The recent breakdown in negotiations could make a strike appear more likely than before, with O’Brien even calling it “inevitable.” Still, there are three major players – UPS, Teamsters, and the U.S. Federal Government – that all have an interest in avoiding a strike.
It’s important to note key differences between now and the 1997 strike. First, UPS was not yet a publicly-traded company in 1997, meaning they didn’t have stock prices to consider and shareholders to answer to. Additionally, shippers have far more carrier options today than in 1997. While it’s probably too late for shippers to entirely switch or add carriers by August 1 (FedEx and the USPS simply can’t handle all of UPS’ volume), UPS now faces a reality that even after a strike ends, disgruntled shippers might take their business elsewhere.
While they haven’t held back in threatening a strike, the Teamsters have plenty of incentive to avoid a work stoppage.

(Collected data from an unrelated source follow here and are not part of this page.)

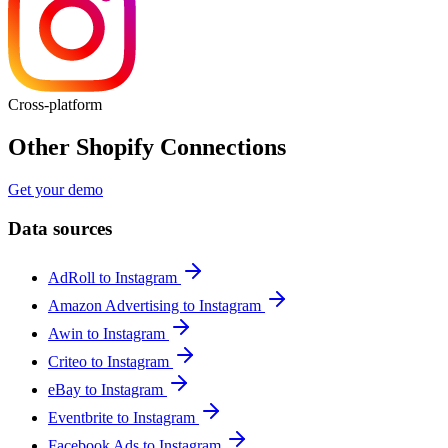
Cross-platform
Other Shopify Connections
Get your demo
Data sources
AdRoll to Instagram
Amazon Advertising to Instagram
Awin to Instagram
Criteo to Instagram
eBay to Instagram
Eventbrite to Instagram
Facebook Ads to Instagram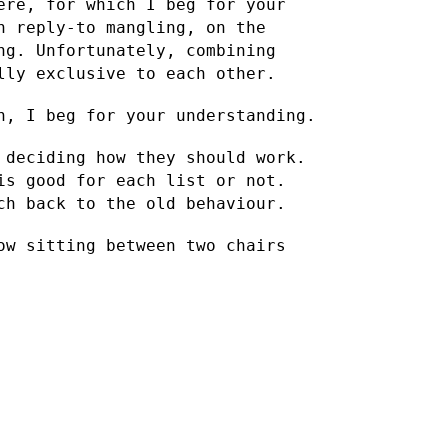
ere, for which I beg for your
h reply-to mangling, on the
ng. Unfortunately, combining
lly exclusive to each other.
n, I beg for your understanding.
 deciding how they should work.
 is good for each list or
not.
ch back to the old behaviour.
ow sitting between two chairs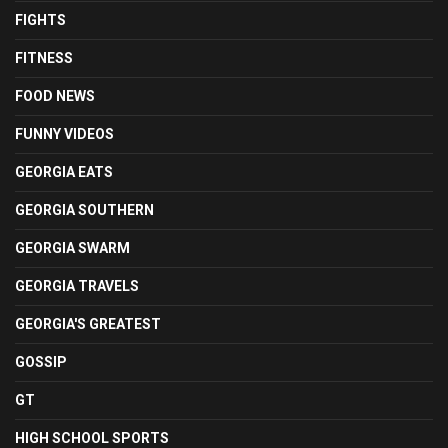
FIGHTS
FITNESS
FOOD NEWS
FUNNY VIDEOS
GEORGIA EATS
GEORGIA SOUTHERN
GEORGIA SWARM
GEORGIA TRAVELS
GEORGIA'S GREATEST
GOSSIP
GT
HIGH SCHOOL SPORTS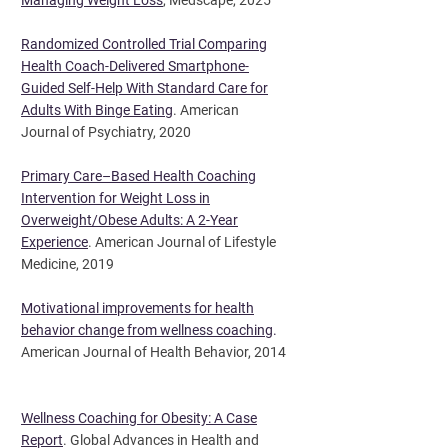
Managing Weight Loss
, Medscape, 2025
Randomized Controlled Trial Comparing
Health Coach-Delivered Smartphone-
Guided Self-Help With Standard Care for
Adults With Binge Eating
. American
Journal of Psychiatry, 2020
Primary Care–Based Health Coaching
Intervention for Weight Loss in
Overweight/Obese Adults: A 2-Year
Experience
. American Journal of Lifestyle
Medicine, 2019
Motivational improvements for health
behavior change from wellness coaching
.
American Journal of Health Behavior, 2014
Wellness Coaching for Obesity: A Case
Report
. Global Advances in Health and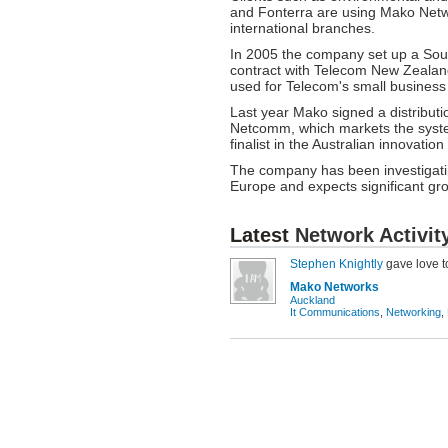
and Fonterra are using Mako Networ
international branches.
In 2005 the company set up a Sout
contract with Telecom New Zeala
used for Telecom's small business
Last year Mako signed a distribut
Netcomm, which markets the syst
finalist in the Australian innovatio
The company has been investigatin
Europe and expects significant gro
Latest
Network Activit
Stephen Knightly
gave love 
Mako Networks
Auckland
It Communications
,
Networking
,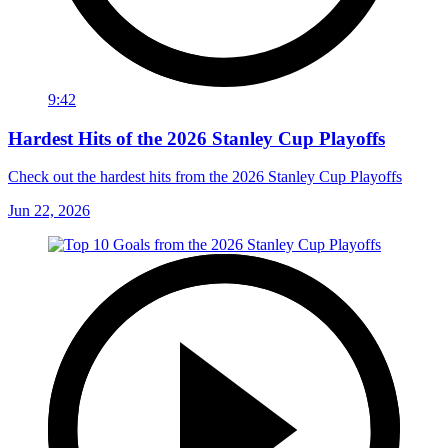
9:42
Hardest Hits of the 2026 Stanley Cup Playoffs
Check out the hardest hits from the 2026 Stanley Cup Playoffs
Jun 22, 2026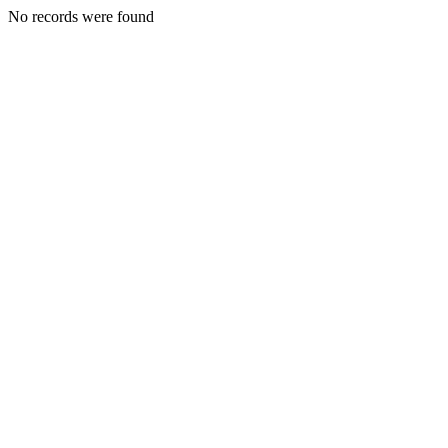
No records were found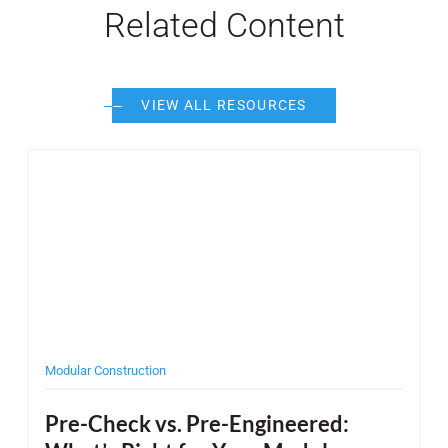
Related Content
VIEW ALL RESOURCES
Post Featured Image
Post F
Modular Construction
Desi
Pre-Check vs. Pre-Engineered:
Wh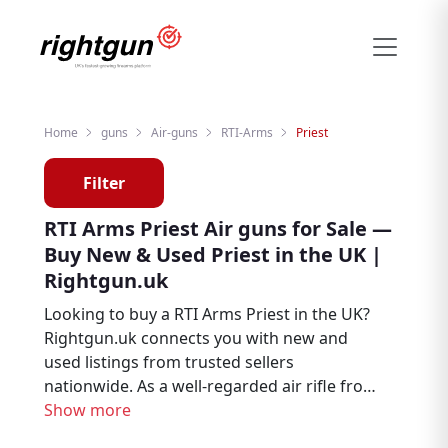
Home
guns
Air-guns
RTI-Arms
Priest
Filter
RTI Arms Priest Air guns for Sale —
Buy New & Used Priest in the UK |
Rightgun.uk
Looking to buy a RTI Arms Priest in the UK?
Rightgun.uk connects you with new and
used listings from trusted sellers
nationwide. As a well-regarded air rifle from
RTI Arms, the Priest remains a sought-after
Show more
choice for air rifle enthusiasts, target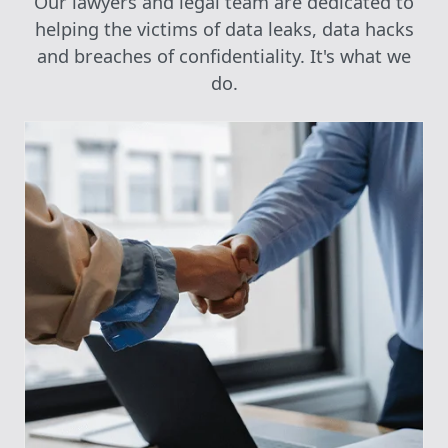
Our lawyers and legal team are dedicated to
helping the victims of data leaks, data hacks
and breaches of confidentiality. It's what we
do.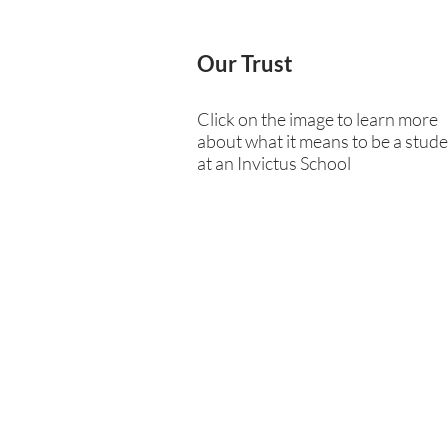
Our Trust
Click on the image to learn more
about what it means to be a stud
at an Invictus School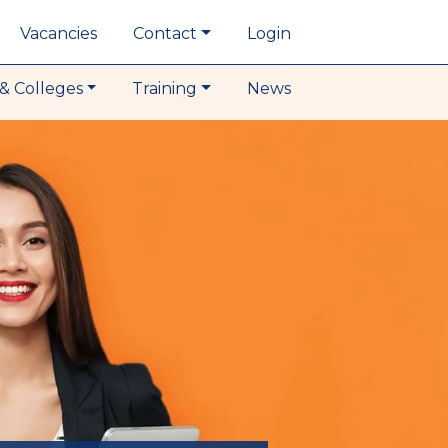
Vacancies
Contact
Login
& Colleges
Training
News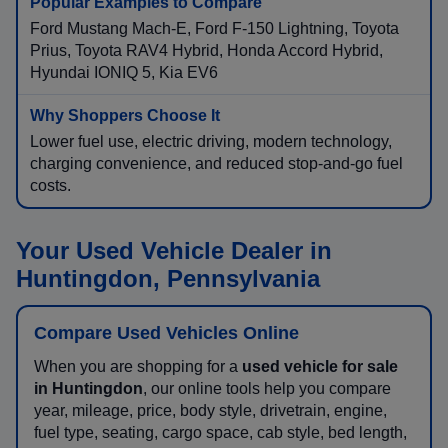
Ford Mustang Mach-E, Ford F-150 Lightning, Toyota
Prius, Toyota RAV4 Hybrid, Honda Accord Hybrid,
Hyundai IONIQ 5, Kia EV6
Lower fuel use, electric driving, modern technology,
charging convenience, and reduced stop-and-go fuel
costs.
Your Used Vehicle Dealer in
Huntingdon, Pennsylvania
Compare Used Vehicles Online
When you are shopping for a
used vehicle for sale
in Huntingdon
, our online tools help you compare
year, mileage, price, body style, drivetrain, engine,
fuel type, seating, cargo space, cab style, bed length,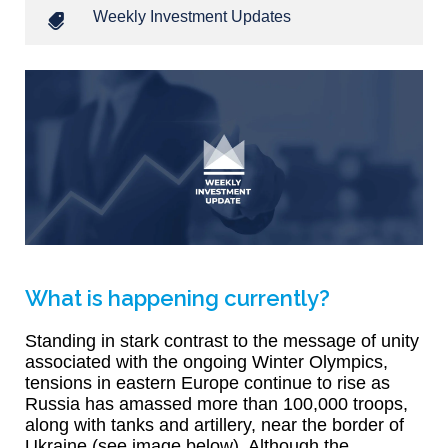
Weekly Investment Updates
What is happening currently?
Standing in stark contrast to the message of unity
associated with the ongoing Winter Olympics,
tensions in eastern Europe continue to rise as
Russia has amassed more than 100,000 troops,
along with tanks and artillery, near the border of
Ukraine (see image below). Although the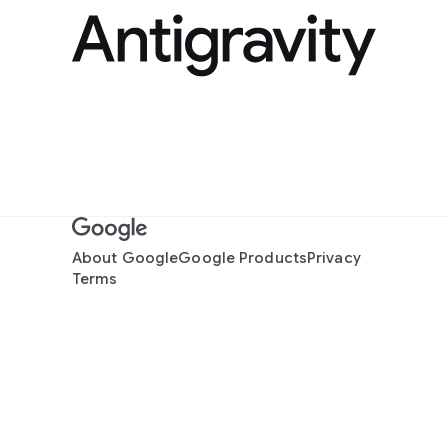
About Google
Google Products
Privacy
Terms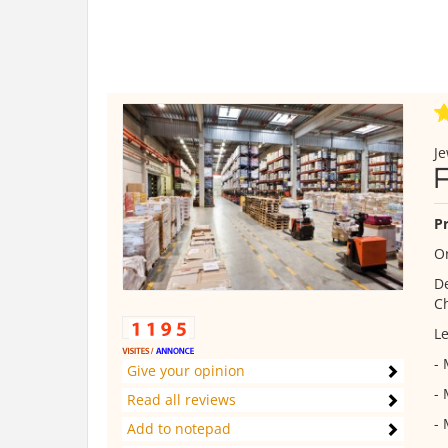
Je
Pr
Or
De
Ch
Le
-
Give your opinion
-
Read all reviews
- 
Add to notepad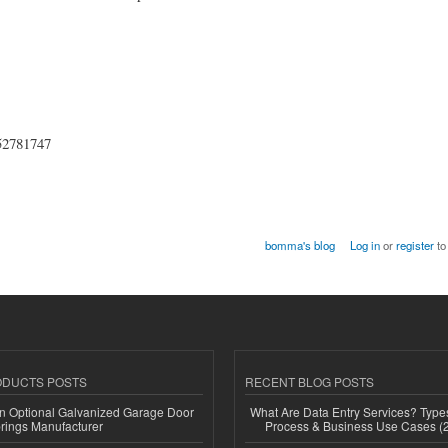
852781747
bomma's blog
Log in
or
register
to
ODUCTS POSTS
RECENT BLOG POSTS
n Optional Galvanized Garage Door
What Are Data Entry Services? Types
rings Manufacturer
Process & Business Use Cases (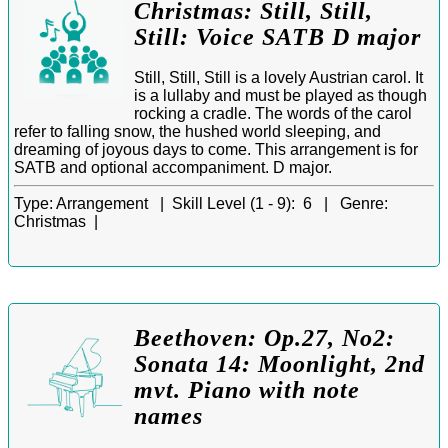
Christmas: Still, Still,
Still: Voice SATB D major
Still, Still, Still is a lovely Austrian carol. It
is a lullaby and must be played as though
rocking a cradle. The words of the carol
refer to falling snow, the hushed world sleeping, and
dreaming of joyous days to come. This arrangement is for
SATB and optional accompaniment. D major.
Type:
Arrangement |
Skill Level (1 - 9):
6 |
Genre:
Christmas |
Beethoven: Op.27, No2:
Sonata 14: Moonlight, 2nd
mvt. Piano with note
names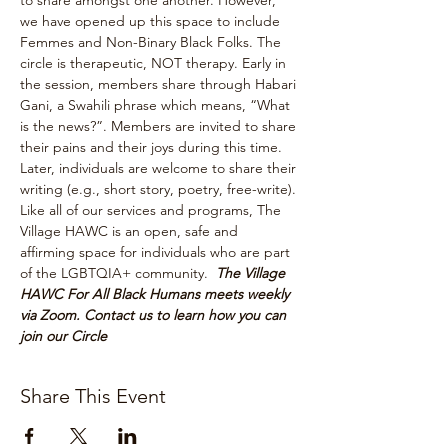
to share amongst one another. However, 
we have opened up this space to include 
Femmes and Non-Binary Black Folks. The 
circle is therapeutic, NOT therapy. Early in 
the session, members share through Habari 
Gani, a Swahili phrase which means, “What 
is the news?”. Members are invited to share 
their pains and their joys during this time. 
Later, individuals are welcome to share their 
writing (e.g., short story, poetry, free-write). 
Like all of our services and programs, The 
Village HAWC is an open, safe and 
affirming space for individuals who are part 
of the LGBTQIA+ community.  
The Village 
HAWC For All Black Humans meets weekly 
via Zoom. Contact us to learn how you can 
join our Circle
Share This Event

Ultimately, they want to do what’s best for the employees they represent, and anything that could have long-term consequences for UPS isn’t in their best interest. Even though a $350 million strike fund sounds impressive, with 340,000 employees, each would only receive a little over $1,000. That won’t last long, and Teamsters’ middle-class workers would then face the reality of going weeks without pay.
Additionally, Teamsters has seen mixed results recently, organizing successful strikes among food warehouse workers while simultaneously being voted out by a similar group in another state. With UPS employees being the largest single group the Teamsters represent, damaging that relationship could be devastating.
Should the two sides fail to reach an agreement, it’s still possible that the White House steps in to prevent a strike. Under the Taft-Hartley Act, President Biden has the power to halt a strike if it’s deemed too economically destructive to allow. With UPS moving an estimated 6% of the U.S. GDP daily, there’s no doubt the White House is closely monitoring the situation.
Still, intervention is not guaranteed. The Biden administration has been very pro-union – even more than the Clinton administration, who chose not to prevent the 1997 strike. While UPS’ parcel volumes are far higher than in 1997, and eCommerce is a far greater force in the U.S. economy, UPS has a smaller share of the parcel market today, so an argument can be made that a strike today would have less economic impact (relative to the size of the market) than in 1997.
Unfortunately, it’s likely too late for high-volume shippers to entirely switch carriers ahead of August 1, as others like FedEx and the USPS simply can’t handle all of UPS’ volume. FedEx is urging shippers to switch ASAP as they assess what volume commitments they can make.
UPS client or not, a potential strike impacts the entire parcel market, and all shippers should pay close attention to the situation.